"""
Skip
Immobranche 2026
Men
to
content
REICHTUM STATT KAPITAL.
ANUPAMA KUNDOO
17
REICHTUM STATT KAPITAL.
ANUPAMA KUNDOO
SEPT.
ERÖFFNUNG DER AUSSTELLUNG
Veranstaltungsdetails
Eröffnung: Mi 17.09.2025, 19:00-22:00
"""
"""
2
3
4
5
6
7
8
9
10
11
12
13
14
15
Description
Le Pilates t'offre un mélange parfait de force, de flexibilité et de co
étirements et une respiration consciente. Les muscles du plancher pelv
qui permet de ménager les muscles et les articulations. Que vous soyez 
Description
"""
__Your task__:
Find each line in the items above that contains the word "muscles", and copy those lines.

__Solution for this problem__:
étirements et une respiration consciente. Les muscles du plancher pelv
qui permet de ménager les muscles et les articulations. Que vous soyez 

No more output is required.